Of course, sometimes there is a legitimate need to probe for something
automatically. Fortunately, this is very easy with
gib
: write a program that
does the probing (sh
or perl
usually work great) and writes the required
gib rules (probably just variable assignments) into a file. Then sub
that
file. If the script changes, gib
will of course rebuild the rules, and
anything that depends on them. If you want to go all fancy, your script can
even emit dynamic dependencies on the files it probed, so if those files
change, it will re-run the check. Basically the same story as with file lists.
conclusion
All that said,
cmake
has one crucial advantage: many people know it, and
also know where the yaks live.
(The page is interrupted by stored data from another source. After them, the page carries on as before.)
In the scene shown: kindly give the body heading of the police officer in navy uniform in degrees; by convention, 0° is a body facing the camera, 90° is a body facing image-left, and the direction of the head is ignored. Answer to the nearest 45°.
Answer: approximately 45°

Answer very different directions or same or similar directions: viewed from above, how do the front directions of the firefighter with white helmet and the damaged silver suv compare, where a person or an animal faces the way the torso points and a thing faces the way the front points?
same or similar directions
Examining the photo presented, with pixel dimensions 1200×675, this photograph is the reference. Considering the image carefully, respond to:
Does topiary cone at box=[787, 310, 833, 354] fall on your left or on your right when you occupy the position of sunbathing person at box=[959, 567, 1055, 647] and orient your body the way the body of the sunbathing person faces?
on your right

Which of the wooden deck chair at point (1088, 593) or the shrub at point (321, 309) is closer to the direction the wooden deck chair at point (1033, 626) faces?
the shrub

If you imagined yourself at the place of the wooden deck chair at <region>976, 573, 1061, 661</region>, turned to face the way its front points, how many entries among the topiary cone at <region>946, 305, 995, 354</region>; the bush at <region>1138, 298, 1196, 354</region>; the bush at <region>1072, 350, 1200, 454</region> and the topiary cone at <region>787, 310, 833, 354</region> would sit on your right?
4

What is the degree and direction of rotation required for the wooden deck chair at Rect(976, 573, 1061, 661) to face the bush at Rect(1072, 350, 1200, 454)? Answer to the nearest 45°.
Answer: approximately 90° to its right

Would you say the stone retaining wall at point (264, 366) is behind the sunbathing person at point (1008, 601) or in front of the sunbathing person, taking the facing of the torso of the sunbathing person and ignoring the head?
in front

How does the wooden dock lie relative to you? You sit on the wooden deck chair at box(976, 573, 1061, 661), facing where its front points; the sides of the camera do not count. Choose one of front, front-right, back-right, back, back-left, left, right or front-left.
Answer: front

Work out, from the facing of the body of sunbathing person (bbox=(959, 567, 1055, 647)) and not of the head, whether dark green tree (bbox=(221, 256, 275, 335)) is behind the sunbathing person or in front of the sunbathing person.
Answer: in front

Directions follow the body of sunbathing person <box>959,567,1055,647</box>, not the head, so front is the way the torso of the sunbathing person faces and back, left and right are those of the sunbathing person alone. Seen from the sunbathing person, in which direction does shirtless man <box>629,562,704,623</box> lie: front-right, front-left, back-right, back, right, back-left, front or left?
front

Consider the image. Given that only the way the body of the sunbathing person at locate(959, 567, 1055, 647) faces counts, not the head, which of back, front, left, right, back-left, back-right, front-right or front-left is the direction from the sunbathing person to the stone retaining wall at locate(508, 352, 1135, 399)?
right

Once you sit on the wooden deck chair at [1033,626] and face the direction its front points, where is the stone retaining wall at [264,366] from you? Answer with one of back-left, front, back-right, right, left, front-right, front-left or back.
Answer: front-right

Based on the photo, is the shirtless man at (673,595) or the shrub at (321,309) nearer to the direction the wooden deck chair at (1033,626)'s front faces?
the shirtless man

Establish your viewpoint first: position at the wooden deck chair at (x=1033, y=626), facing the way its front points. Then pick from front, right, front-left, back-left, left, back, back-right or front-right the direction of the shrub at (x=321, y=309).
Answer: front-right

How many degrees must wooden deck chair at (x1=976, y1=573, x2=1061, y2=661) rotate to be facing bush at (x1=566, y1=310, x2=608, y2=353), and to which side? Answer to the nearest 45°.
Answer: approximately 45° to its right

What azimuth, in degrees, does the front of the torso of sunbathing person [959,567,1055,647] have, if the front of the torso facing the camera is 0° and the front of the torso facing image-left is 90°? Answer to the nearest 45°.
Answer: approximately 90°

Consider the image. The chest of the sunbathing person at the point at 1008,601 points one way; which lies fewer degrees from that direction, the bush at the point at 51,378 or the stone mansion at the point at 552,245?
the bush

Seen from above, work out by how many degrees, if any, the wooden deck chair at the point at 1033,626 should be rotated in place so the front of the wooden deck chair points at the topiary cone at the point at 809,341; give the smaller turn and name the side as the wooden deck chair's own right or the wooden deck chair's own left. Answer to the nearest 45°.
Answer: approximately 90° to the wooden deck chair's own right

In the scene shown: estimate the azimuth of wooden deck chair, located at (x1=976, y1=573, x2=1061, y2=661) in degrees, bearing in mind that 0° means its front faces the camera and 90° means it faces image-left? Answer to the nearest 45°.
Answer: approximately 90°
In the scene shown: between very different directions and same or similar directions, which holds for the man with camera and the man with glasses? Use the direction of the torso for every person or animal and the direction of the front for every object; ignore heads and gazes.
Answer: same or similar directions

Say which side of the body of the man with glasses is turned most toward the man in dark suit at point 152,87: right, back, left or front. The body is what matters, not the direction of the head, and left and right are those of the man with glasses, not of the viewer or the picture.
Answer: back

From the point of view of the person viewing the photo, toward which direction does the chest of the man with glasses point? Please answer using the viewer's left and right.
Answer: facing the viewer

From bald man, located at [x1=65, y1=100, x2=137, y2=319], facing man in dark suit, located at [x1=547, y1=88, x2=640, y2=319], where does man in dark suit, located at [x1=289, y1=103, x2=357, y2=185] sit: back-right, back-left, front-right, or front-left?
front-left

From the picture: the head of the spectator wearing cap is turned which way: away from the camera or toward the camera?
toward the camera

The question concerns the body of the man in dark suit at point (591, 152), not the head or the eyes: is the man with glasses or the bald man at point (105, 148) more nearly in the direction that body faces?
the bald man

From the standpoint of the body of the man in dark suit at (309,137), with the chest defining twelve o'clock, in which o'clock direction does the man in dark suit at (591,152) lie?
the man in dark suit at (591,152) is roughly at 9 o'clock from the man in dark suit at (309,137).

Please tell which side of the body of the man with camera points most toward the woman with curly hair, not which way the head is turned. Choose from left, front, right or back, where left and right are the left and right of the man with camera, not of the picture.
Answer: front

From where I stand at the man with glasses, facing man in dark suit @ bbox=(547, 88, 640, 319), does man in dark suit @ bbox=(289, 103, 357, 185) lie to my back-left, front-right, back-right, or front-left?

So you save time hunting down the right yak.
Confronted with gib
, chances are you will have no idea where to start, so
there's definitely some extra effort in there. But even if user comfort ends
up being a tossup, the improvement in my life was well worth it.
Since this post is a bit light on detail, I will perhaps write a more in-depth
followup in a few weeks. Or perhaps just some old-fashioned documentation. You
didn't expect the thing to be documented, did you?